Preventive health: By implementing healthy lifestyle choices, preventative health attempts to prevent the disease from ever occurring. It also seeks to identify potential disease processes early on to improve the population's health and, in turn, reduce costs.
Education: Educating patients about the disease's signs and symptoms enable early diagnosis and treatment. In addition, education provides patients with knowledge of best practices regarding annual checkups, preventive care, and the insurance benefits available to them.
Utilization review: Utilization review determines the adequacy of the prescribed treatment plan to guarantee a high level of care and prevent unnecessary procedures.
It is divided into three review phases: prospective, concurrent, and retrospective.
BEST PRACTICES FOR A SUCCESSFUL UM PROGRAM
Define processes, responsibilities, and policies with precision
A clearly defined utilization review process that outlines each step and the roles and responsibilities of each team member guarantees quality, repeatability, and sustainability. The success of a UM program needs to have robust policies and procedures in place, including topics such as admissions/requested services guidelines, a comprehensive list of professional services offered, and care setting reviews.

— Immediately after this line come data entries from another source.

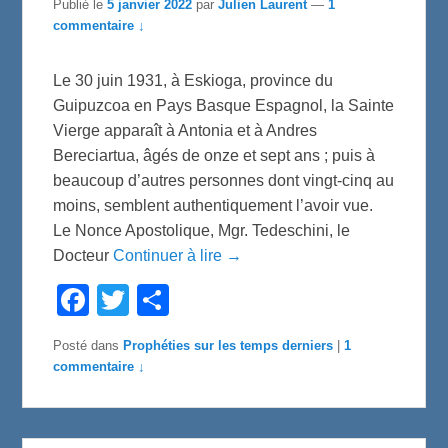
Publié le
5 janvier 2022
par
Julien Laurent
—
1
commentaire ↓
Le 30 juin 1931, à Eskioga, province du
Guipuzcoa en Pays Basque Espagnol, la Sainte
Vierge apparaît à Antonia et à Andres
Bereciartua, âgés de onze et sept ans ; puis à
beaucoup d’autres personnes dont vingt-cinq au
moins, semblent authentiquement l’avoir vue.
Le Nonce Apostolique, Mgr. Tedeschini, le
Docteur
Continuer à lire →
F
T
P
a
w
a
c
i
r
e
t
t
Posté dans
Prophéties sur les temps derniers
|
1
b
t
a
commentaire ↓
o
e
g
o
r
e
k
r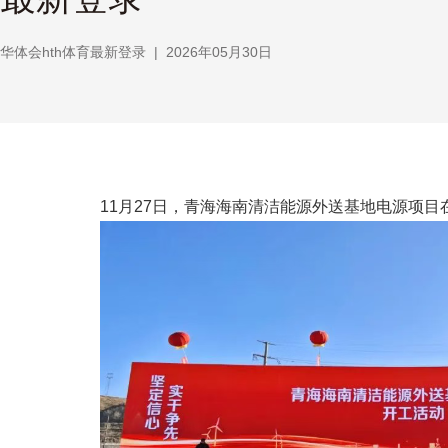
华体会hth体育最新登录
|
2026年05月30日
11月27日，青海海南清洁能源外送基地电源项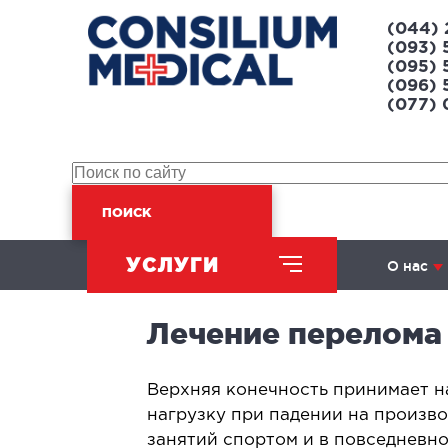
(044) 
(093) 
(095) 
(096) 
(077)
ПОИСК
УСЛУГИ
О нас
Лечение перелома
ХИРУРГИЧЕСКОЕ
НАПРАВЛЕНИЕ
​Верхняя конечность принимает 
нагрузку при падении на произво
Абдоминальная хирургия
Л
занятий спортом и в повседневн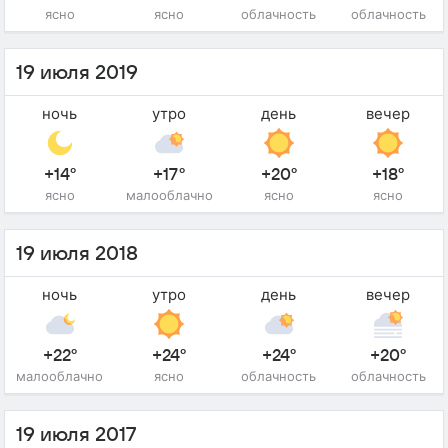
ясно
ясно
облачность
облачность
19 июля 2019
ночь
утро
день
вечер
+14°
+17°
+20°
+18°
ясно
малооблачно
ясно
ясно
19 июля 2018
ночь
утро
день
вечер
+22°
+24°
+24°
+20°
малооблачно
ясно
облачность
облачность
19 июля 2017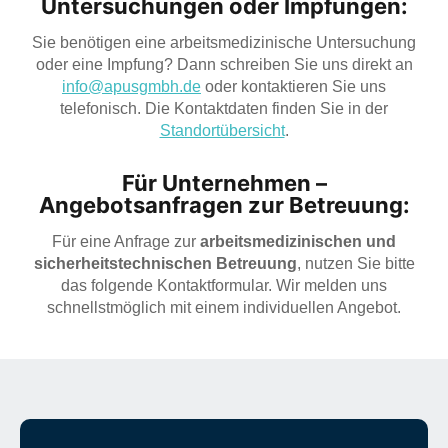
Untersuchungen oder Impfungen:
Sie benötigen eine arbeitsmedizinische Untersuchung
oder eine Impfung? Dann schreiben Sie uns direkt an
info@apusgmbh.de
oder kontaktieren Sie uns
telefonisch. Die Kontaktdaten finden Sie in der
Standortübersicht
.
Für Unternehmen –
Angebotsanfragen zur Betreuung:
Für eine Anfrage zur
arbeitsmedizinischen und
sicherheitstechnischen Betreuung
, nutzen Sie bitte
das folgende Kontaktformular. Wir melden uns
schnellstmöglich mit einem individuellen Angebot.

Employ a dedicated physician consultant to oversee utilization review
All UM staff conducting utilization reviews and the UM program should be supervised by seasoned clinicians with a comprehensive understanding of health care policies, UM standards, and revenue cycle processes. UM, initiatives are successful because these advisors possess critical thinking, problem-solving, and decision-making skills. It enables them to see the bigger picture regarding patient care–clinical and legal aspects, not just financial ones—while imparting their knowledge of the best practices and standards of care in their respective medical fields to nursing staff.
Ensure that the quality improvement program is robust
All clinical processes and clinical decision-making must be audited to ensure regulatory compliance and the appropriate application of medical necessity guidelines. A robust quality improvement program enables audit results to become actionable information. Staff coaching, providing refresher education, revamping training materials, and updating workflows are just some actions that can take in response to the findings of quality audits. Resulting in more competent and consistent staff, more efficient case management, higher quality results, and better patient outcomes.